Okay, so here’s the thing. If you use Claude in VS Code and you’ve tried switching between Z.AI and Anthropic’s API, you know the pain. You set your environment variables, everything works great, then you open a new terminal and… nothing. Gone. You’re back to square one.
I got tired of typing the same export commands every single time I opened VS Code. So I figured out a way to make it stick. Two simple commands: use-zai and use-anthropic. That’s it. Works everywhere, survives restarts, and you never have to think about it again.
The Actual Problem
When you do this:
export ANTHROPIC_BASE_URL="https://api.z.ai/api/anthropic"
export ANTHROPIC_AUTH_TOKEN="sk-..."
It only works in that one terminal session. Close the tab? Open a new workspace? Your settings vanish. Claude can’t find the model. You get errors. You waste five minutes figuring out what went wrong.
The reason is simple: export is temporary. It doesn’t survive when you restart your shell.
What We’re Actually Going to Do
Instead of manually typing those commands over and over, we’re going to:
- Make two tiny scripts (one for Z.AI, one for Anthropic)
- Add aliases to your shell so you can run them from anywhere
- Use
sourceto make sure they actually modify your current terminal session
After this, switching is literally just typing use-zai or use-anthropic. Done.
Setting This Up (for Mac/Zsh)
This assumes you’re on macOS and using Zsh (which has been the default since like 2019). If you’re on Linux or using Bash, the steps are basically the same, just edit ~/.bashrc instead of ~/.zshrc.
Step 1: Make a folder for scripts
mkdir -p ~/scripts
cd ~/scripts
Nothing fancy. Just a place to keep these so they’re not floating around.
Step 2: Create the Z.AI script
nano use-zai.sh
Paste this in (and replace YOUR_ZAI_API_KEY_HERE with your actual key):
#!/bin/bash
export ANTHROPIC_BASE_URL="https://api.z.ai/api/anthropic"

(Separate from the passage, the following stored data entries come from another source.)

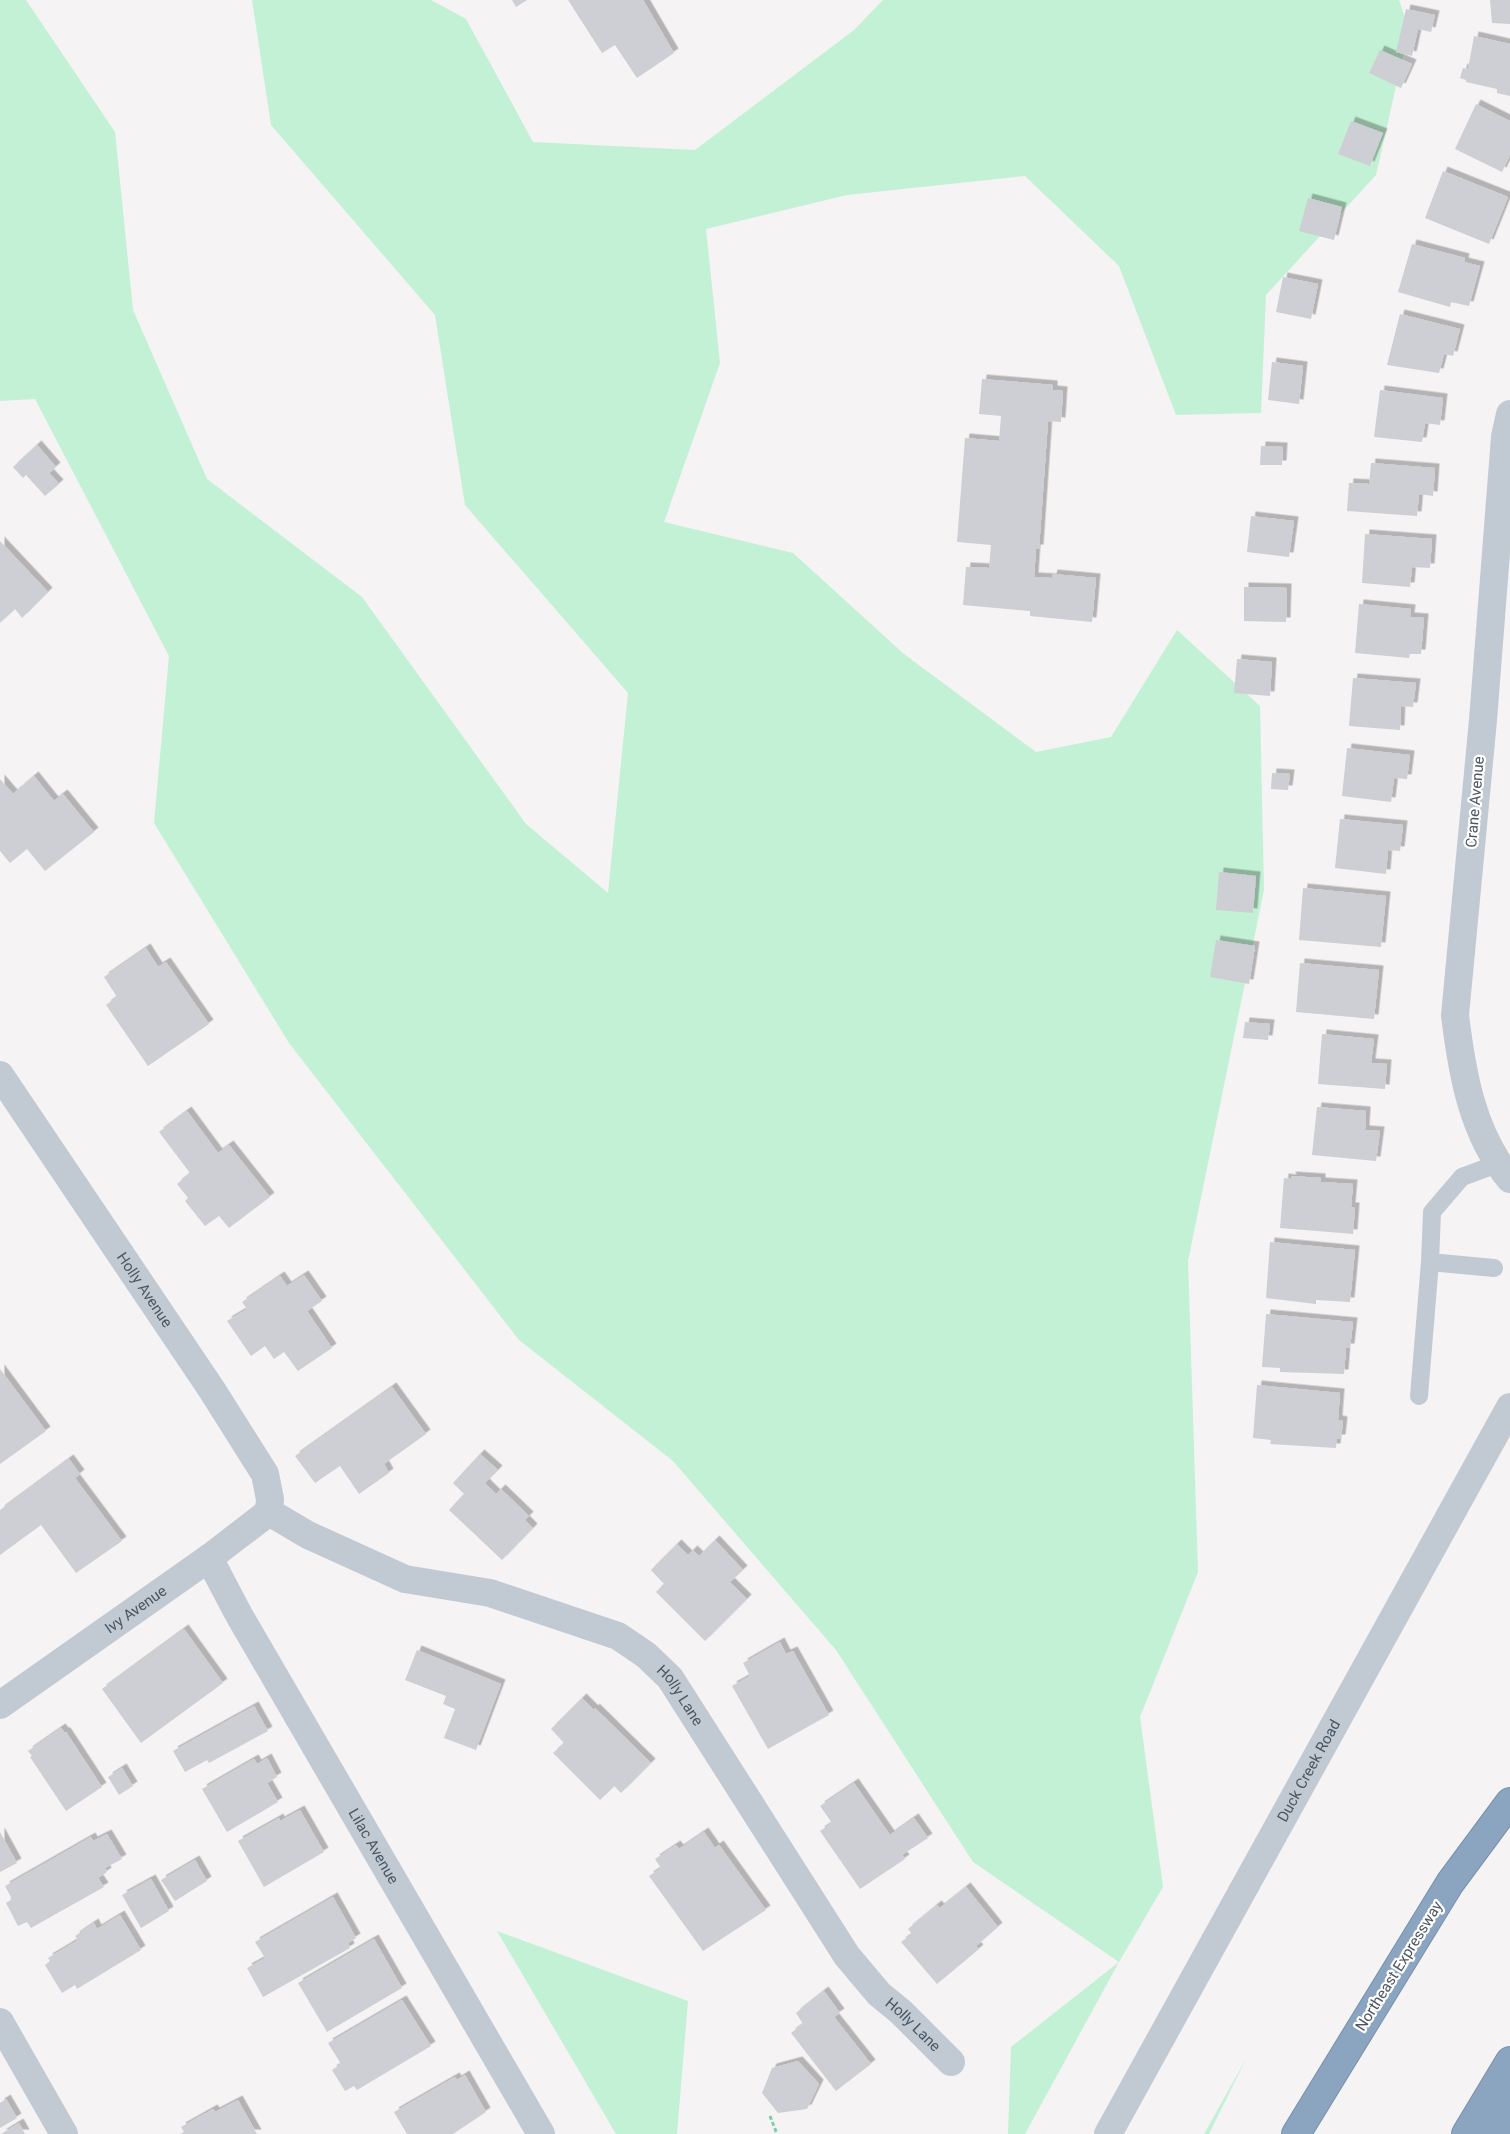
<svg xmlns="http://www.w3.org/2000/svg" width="1510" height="2134" font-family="Roboto,sans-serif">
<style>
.green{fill:#c3f1d5}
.building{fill:#cdcfd5;filter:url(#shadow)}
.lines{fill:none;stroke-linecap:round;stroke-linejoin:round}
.motorway-casing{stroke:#7690ad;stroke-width:30}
.path{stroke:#7ad0a6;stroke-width:3;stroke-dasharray:4 2.5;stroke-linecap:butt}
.service{stroke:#c1cad2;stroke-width:18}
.minor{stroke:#c1cad2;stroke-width:28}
.tertiary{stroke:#c1cad2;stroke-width:28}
.motorway{stroke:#8ba5c1;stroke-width:28}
.labels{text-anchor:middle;stroke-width:4.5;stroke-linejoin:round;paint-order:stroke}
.street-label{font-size:15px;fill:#4a5661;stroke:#fff}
</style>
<defs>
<filter id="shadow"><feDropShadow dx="4.5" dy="-4.5" stdDeviation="0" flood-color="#0004"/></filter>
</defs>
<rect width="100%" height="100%" fill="#f5f3f3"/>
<path class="green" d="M0,0H26L115,132L133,310L207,479L362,597L526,824L608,893L628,693L465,505L435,315L271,125L252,0H431L466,19L533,142L695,150L854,30L883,0H1399L1409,29L1376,175L1266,295L1261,413L1176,415L1119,266L1025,176L847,195L706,229L720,363L664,522L793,553L904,654L1036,752L1111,737L1177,630L1260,706L1264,890L1188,1261L1198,1572L1140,1717L1163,1887L1119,1962L1025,2134H1008L1011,2047L1119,1962L973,1862L836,1650L673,1461L519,1340L289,1043L154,823L169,656L35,399L0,401Z
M497,1931L688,2001L677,2134H616Z
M1247,2057L1209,2134H1204Z"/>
<path class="building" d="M512,0H527L516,7Z
M568,0H643L674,53L637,78L615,45L602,53Z
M1490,0H1510V24L1492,23Z
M1406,9L1435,15L1431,32L1418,29L1412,56L1396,52Z
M1474,36L1510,44V96L1497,93V89L1466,82V80L1460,78L1463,68L1468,69Z
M1380,50L1412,64L1401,88L1369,73Z
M1476,104L1510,121V155L1502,172L1455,149Z
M1351,121L1383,133L1370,166L1338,154Z
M1443,171L1508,197L1489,244L1425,218Z
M1308,198L1342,207L1334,240L1299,231Z
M1412,244L1465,258L1464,262L1480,266L1469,306L1451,302L1450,307L1398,292Z
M1283,277L1318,284L1311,319L1276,312Z
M1400,314L1460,329L1453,356L1444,354L1439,373L1387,365Z
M1272,362L1303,366L1299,404L1268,400Z
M982,379L1053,385V390L1063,391L1061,422L1048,421L1039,549H1036L1034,577L1052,578L1053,574L1096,578L1092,622L1030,616V611L963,605L966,567L989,568L991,545L957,542L965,438L999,441L1001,416L979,414Z
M1380,390L1443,398L1440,425L1425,423L1422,442L1374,437Z
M37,445L56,467L49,473L59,484L45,496L26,475L23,478L13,467Z
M1261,446L1283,447L1282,465H1260Z
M1371,463L1435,468L1433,496L1419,494L1417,516L1347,511L1349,483L1369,484Z
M1251,516L1294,521L1289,557L1247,552Z
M1365,534L1432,539L1430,568L1412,567L1410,587L1362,583Z
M0,541L48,592L22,618L15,609L0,623Z
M1244,587L1287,588L1286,622L1244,621Z
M1359,604L1411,609L1410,617L1424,618L1421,654H1410L1409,658L1355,653Z
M1237,659L1272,662L1270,696L1234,693Z
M1353,678L1416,683L1413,707L1401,706L1400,730L1349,726Z
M1347,748L1410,755L1407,779L1394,778L1391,802L1342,796Z
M1272,773L1290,774L1288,790L1271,789Z
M34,776L54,801L63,794L94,832L45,871L27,849L10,863L0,851V779L13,794Z
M1340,819L1403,825L1400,851L1388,850L1386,874L1335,868Z
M1219,872L1256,876L1253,913L1216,910Z
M1303,888L1386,896L1381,947L1299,940Z
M1216,940L1255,946L1249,984L1210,977Z
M146,948L158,967L166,962L209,1024L148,1066L106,1005L117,997L104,977Z
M1300,963L1379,970L1374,1019L1296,1012Z
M1245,1022L1270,1024L1268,1040L1243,1038Z
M1322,1034L1374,1039L1371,1063L1387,1064L1385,1089L1318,1084Z
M1317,1107L1366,1111L1365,1130L1380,1131L1376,1161L1312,1155Z
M187,1111L218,1153L229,1145L270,1197L229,1228L219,1216L205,1226L185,1201L188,1198L177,1184L190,1173L159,1132Z
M1291,1176L1321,1178V1182L1353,1184L1351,1207H1355L1353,1234L1280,1228L1284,1178L1292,1179Z
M1270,1242L1355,1250L1350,1302L1316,1300V1304L1266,1298Z
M304,1275L322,1301L307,1311L332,1348L298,1371L284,1352L274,1359L265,1346L251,1356L227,1321L247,1309L242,1302L280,1276L287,1286Z
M1266,1314L1353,1322L1350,1348H1346L1344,1374L1280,1372V1368L1262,1367Z
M0,1369L46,1431L0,1464Z
M1257,1385L1340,1393L1338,1420L1343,1421L1341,1439H1337L1336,1448L1270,1444L1271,1440L1253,1438Z
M392,1387L426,1434L384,1464L389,1473L359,1494L340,1466L315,1483L295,1456Z
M480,1454L498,1470L485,1483L496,1494L501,1489L529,1516L525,1520L533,1528L502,1560L449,1510L464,1494L453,1483Z
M69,1459L80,1474L75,1478L122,1541L76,1573L41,1525L0,1555V1510Z
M715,1540L743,1570L730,1582L747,1599L705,1641L656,1592L664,1584L651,1570L677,1544L688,1555L693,1550L699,1556Z
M184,1629L223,1683L141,1743L102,1689Z
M780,1642L786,1654L793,1651L829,1715L768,1749L732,1686L750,1676L743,1663Z
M417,1650L501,1684L476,1750L444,1738L455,1709L443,1704L446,1696L405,1680Z
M582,1698L594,1710L595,1708L651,1763L621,1793L614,1786L600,1800L553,1753L564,1743L551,1729Z
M254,1706L268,1731L209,1763L207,1760L185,1772L173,1751Z
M61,1728L64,1732H66L102,1787L66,1811L30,1757L32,1756L28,1751Z
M267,1758L277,1777L267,1783L278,1802L227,1832L202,1789L254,1759L257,1764Z
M122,1768L133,1786L119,1795L108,1777Z
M854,1783L890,1835L914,1818L928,1838L902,1855L905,1859L860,1889L820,1831L832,1823L820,1806Z
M300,1810L324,1852L264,1887L238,1841L279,1818L280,1821Z
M0,1832L17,1863L0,1872Z
M704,1832L715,1848L719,1845L766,1910L703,1951L649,1876L661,1868L655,1859L676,1845L679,1849Z
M107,1834L122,1859L105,1868L107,1872L98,1878L104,1887L31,1928L27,1922L18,1926L6,1903L12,1899L5,1886L91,1837L93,1841Z
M195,1860L207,1881L175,1901L161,1880Z
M151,1879L169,1911L141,1928L122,1895Z
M966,1887L998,1927L976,1946L979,1949L937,1984L901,1942L912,1934L908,1929L937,1905L940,1908Z
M333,1897L356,1938L348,1943L350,1948L263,1997L247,1968L265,1958L255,1942Z
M120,1915L141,1950L77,1989L75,1985L62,1993L45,1965L50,1961L48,1958L78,1940L75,1936L94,1923L97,1929Z
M374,1939L402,1988L327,2032L298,1983Z
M824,1991L840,2013L834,2017L871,2064L836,2091L791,2033L803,2024L796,2013Z
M402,2000L431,2046L357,2090L354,2086L345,2091L332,2070L341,2064L328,2043Z
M798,2061L819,2084L807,2109L778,2113L762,2093L772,2068Z
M465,2075L486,2112L453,2134H407L394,2112L455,2077L457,2080Z
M6,2099L17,2118L0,2128V2103Z
M238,2100L257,2134H180L184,2132L181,2127L213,2109L215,2112Z
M19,2123L25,2134H1Z"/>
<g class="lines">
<defs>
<path id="motorway" d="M1296,2134L1450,1883L1510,1802
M1466,2134L1510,2061
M1496,2134L1499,2083"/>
</defs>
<use href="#motorway" class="motorway-casing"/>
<path class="path" d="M770,2116L777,2134"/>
<path class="service" d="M1430,1262L1494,1268
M1419,1396L1430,1262L1432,1212L1462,1177L1497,1164"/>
<g class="minor">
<path d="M1510,414L1505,437L1483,720L1455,1015C1462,1073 1472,1133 1510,1179"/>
<path id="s1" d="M0,1075L212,1390L265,1474L270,1499L269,1512"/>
<path id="s2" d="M269,1512L308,1535L405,1579L490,1593L618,1636L646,1655L670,1678L847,1956L879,1994L901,2012L951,2062"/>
<path id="s3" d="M209,1558L239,1615L541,2134"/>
<path id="s4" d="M0,1705L209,1558L269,1512"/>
<path d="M0,2022L64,2134"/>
</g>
<path class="tertiary" id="s5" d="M1108,2134L1510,1407"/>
<use href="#motorway" class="motorway"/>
</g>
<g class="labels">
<g class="street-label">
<text transform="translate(1475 802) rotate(-85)" y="5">Crane Avenue</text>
<text dy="5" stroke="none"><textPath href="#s1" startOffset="259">Holly Avenue</textPath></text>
<text dy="5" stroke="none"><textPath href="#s4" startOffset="166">Ivy Avenue</textPath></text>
<text dy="5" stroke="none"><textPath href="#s2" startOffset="460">Holly Lane</textPath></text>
<text dy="5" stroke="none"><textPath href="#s5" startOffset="415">Duck Creek Road</textPath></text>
<text dy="5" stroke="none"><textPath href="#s3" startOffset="332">Lilac Avenue</textPath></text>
<text transform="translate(1399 1966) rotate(-58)" y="5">Northeast Expressway</text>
<text dy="5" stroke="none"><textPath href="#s2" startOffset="865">Holly Lane</textPath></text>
</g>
</g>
</svg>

export ANTHROPIC_AUTH_TOKEN="YOUR_ZAI_API_KEY_HERE"
echo "Terminal configured for Z.AI."
Save it: Ctrl+O, hit Enter, then Ctrl+X to exit.

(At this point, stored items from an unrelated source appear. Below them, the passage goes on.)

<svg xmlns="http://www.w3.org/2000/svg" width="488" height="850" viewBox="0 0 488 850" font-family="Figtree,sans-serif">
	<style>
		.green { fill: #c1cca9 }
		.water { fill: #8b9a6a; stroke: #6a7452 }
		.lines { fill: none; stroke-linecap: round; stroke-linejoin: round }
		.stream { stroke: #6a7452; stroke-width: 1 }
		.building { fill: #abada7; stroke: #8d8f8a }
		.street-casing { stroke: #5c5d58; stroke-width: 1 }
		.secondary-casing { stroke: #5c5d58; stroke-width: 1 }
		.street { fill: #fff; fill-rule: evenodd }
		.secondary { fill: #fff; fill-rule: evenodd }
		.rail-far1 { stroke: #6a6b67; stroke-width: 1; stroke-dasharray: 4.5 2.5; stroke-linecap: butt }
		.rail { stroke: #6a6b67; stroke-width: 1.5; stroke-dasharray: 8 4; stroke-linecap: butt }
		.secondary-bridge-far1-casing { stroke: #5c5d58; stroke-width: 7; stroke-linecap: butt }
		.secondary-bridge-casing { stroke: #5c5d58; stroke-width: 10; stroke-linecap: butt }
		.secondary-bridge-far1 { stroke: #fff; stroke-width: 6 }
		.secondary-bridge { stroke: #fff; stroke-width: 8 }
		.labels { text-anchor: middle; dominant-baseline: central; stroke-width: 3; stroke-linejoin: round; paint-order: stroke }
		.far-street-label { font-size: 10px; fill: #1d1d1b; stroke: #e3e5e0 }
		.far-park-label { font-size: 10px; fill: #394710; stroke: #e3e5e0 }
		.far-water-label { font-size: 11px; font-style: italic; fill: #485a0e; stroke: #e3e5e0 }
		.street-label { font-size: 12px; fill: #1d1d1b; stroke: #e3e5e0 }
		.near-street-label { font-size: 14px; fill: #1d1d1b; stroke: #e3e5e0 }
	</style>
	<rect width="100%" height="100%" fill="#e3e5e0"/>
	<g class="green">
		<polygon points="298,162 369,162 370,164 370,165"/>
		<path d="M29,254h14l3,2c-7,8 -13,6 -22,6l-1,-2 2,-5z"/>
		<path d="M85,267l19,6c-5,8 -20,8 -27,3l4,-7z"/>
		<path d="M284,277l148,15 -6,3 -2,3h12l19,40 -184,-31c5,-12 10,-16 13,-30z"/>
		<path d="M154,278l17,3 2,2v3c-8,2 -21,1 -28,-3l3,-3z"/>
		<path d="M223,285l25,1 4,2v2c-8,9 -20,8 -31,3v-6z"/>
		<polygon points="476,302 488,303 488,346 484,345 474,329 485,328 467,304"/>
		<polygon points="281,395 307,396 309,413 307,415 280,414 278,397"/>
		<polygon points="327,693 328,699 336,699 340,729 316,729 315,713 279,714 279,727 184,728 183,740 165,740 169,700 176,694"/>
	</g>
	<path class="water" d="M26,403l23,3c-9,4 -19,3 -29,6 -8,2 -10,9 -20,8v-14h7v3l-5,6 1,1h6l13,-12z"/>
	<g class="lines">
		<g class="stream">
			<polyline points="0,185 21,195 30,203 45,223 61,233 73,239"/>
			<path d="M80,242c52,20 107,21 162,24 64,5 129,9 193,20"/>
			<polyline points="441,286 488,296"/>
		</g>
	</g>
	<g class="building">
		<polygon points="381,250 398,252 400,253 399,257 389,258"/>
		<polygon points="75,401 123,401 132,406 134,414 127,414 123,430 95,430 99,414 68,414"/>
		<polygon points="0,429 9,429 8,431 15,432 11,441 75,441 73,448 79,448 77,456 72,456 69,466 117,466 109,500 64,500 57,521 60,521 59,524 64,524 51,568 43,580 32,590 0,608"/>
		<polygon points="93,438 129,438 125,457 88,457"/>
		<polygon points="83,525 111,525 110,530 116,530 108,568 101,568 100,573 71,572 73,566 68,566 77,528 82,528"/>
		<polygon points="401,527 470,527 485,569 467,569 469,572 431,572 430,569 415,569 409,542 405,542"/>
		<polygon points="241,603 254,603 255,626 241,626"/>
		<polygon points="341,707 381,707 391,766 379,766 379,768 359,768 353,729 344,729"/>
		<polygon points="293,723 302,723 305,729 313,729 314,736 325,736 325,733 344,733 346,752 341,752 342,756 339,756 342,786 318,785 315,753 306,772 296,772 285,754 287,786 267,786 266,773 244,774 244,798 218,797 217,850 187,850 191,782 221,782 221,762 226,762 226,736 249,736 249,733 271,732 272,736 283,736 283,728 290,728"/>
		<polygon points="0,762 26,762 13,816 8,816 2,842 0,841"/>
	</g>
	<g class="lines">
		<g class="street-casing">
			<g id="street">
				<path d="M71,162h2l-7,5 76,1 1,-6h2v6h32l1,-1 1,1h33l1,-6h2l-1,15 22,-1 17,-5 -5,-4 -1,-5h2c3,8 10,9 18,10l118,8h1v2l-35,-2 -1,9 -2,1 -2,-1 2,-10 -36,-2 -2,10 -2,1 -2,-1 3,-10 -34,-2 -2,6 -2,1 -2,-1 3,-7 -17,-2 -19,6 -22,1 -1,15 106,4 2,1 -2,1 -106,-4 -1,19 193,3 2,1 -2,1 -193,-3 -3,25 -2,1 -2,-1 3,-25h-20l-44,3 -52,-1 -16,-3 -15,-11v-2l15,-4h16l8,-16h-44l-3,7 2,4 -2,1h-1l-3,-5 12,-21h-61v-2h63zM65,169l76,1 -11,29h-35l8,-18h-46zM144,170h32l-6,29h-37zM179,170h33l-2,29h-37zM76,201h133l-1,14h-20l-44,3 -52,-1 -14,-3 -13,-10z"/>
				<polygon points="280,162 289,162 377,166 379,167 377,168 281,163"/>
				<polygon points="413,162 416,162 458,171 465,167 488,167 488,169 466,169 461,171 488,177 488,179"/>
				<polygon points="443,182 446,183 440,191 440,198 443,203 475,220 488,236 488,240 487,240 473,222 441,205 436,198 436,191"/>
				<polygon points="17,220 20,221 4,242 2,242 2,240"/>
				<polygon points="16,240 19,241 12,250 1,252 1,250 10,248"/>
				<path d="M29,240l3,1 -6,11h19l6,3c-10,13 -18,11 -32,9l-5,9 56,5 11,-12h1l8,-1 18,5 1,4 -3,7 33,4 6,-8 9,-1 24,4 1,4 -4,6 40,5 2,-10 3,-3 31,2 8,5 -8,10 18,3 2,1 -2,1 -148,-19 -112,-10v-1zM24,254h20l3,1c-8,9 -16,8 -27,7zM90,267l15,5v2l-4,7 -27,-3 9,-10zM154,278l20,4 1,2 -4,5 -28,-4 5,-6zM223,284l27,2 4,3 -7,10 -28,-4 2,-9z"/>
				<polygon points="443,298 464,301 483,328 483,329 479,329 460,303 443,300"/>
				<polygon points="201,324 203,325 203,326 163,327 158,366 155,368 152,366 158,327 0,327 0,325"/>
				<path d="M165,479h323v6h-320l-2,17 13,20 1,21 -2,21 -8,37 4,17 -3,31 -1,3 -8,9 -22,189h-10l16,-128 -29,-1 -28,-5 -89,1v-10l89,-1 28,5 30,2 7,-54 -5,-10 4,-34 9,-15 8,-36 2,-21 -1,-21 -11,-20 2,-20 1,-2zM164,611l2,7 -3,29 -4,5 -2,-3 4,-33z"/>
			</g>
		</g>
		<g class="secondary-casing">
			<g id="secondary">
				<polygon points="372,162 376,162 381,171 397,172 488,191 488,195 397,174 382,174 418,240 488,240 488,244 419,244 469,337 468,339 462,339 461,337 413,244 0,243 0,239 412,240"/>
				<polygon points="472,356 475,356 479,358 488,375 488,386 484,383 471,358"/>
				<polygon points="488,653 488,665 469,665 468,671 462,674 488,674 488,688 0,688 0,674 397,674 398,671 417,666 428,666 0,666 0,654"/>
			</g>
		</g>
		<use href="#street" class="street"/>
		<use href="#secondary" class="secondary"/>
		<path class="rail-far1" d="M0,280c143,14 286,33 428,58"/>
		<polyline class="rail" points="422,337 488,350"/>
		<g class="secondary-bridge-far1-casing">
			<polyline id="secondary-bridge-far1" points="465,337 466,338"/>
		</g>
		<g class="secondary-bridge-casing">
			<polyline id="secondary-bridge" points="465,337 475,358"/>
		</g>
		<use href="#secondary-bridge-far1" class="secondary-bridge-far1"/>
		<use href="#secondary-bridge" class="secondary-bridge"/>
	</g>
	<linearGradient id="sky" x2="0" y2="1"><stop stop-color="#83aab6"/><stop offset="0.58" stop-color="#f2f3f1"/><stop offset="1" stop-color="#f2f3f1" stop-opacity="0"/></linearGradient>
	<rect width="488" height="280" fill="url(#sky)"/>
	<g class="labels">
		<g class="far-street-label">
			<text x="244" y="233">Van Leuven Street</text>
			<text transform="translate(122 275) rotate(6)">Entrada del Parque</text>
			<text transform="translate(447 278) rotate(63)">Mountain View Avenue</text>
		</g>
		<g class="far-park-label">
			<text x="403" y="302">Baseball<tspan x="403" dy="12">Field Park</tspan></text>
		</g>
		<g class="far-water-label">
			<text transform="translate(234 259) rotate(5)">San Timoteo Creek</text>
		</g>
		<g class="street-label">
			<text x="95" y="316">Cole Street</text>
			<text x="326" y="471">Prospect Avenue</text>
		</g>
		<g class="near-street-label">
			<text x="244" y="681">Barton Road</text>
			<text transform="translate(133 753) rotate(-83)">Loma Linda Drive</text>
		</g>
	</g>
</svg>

Step 3: Create the Anthropic script
nano use-anthropic.sh
Paste this:
#!/bin/bash
unset ANTHROPIC_BASE_URL
unset ANTHROPIC_AUTH_TOKEN
echo "Terminal reset to default Anthropic API."
The unset command just removes those variables entirely, so Claude falls back to its default endpoint.
Save and exit.
Step 4: Add aliases to your shell
nano ~/.zshrc
Scroll to the bottom and add these lines:
# Claude API switching
alias use-zai="source ~/scripts/use-zai.sh"
alias use-anthropic="source ~/scripts/use-anthropic.sh"
Important: we’re using source here because it runs the script in your current shell session. If you just run the script normally, it executes in a subshell and the environment variables disappear immediately.
Save, exit, then reload your shell:
source ~/.zshrc
And that’s it. You’re done.
How to Actually Use This
To switch to Z.AI:
Open any terminal, type:
use-zai
Then launch VS Code from that terminal:
code .
You can verify it worked by checking:
echo $ANTHROPIC_BASE_URL
Should show: https://api.z.ai/api/anthropic
To switch back to Anthropic:
use-anthropic
code .
Check with:
echo $ANTHROPIC_BASE_URL
Should be blank (which means it’s using the default).
A Quick Note About Models
Switching between Opus, Sonnet, and Haiku is separate from this. You do that inside VS Code with Cmd/Ctrl+Shift+P → “Claude: Select Model”.
This setup just controls which API endpoint you’re hitting. You can use any model with either Z.AI or Anthropic.
Troubleshooting
Aliases not working?
Make sure you ran source ~/.zshrc after editing it. If that doesn’t work, just close and reopen your terminal.
Forgot to add your API key?
Go back and edit use-zai.sh. Replace the placeholder, save, then run source ~/.zshrc again.
Still getting errors?
Check if you already have other Claude-related scripts or environment variables set. Old setups can conflict with this one.
That’s basically it. No more re-typing exports. No more “model not found” errors. Just two commands and you’re good to go.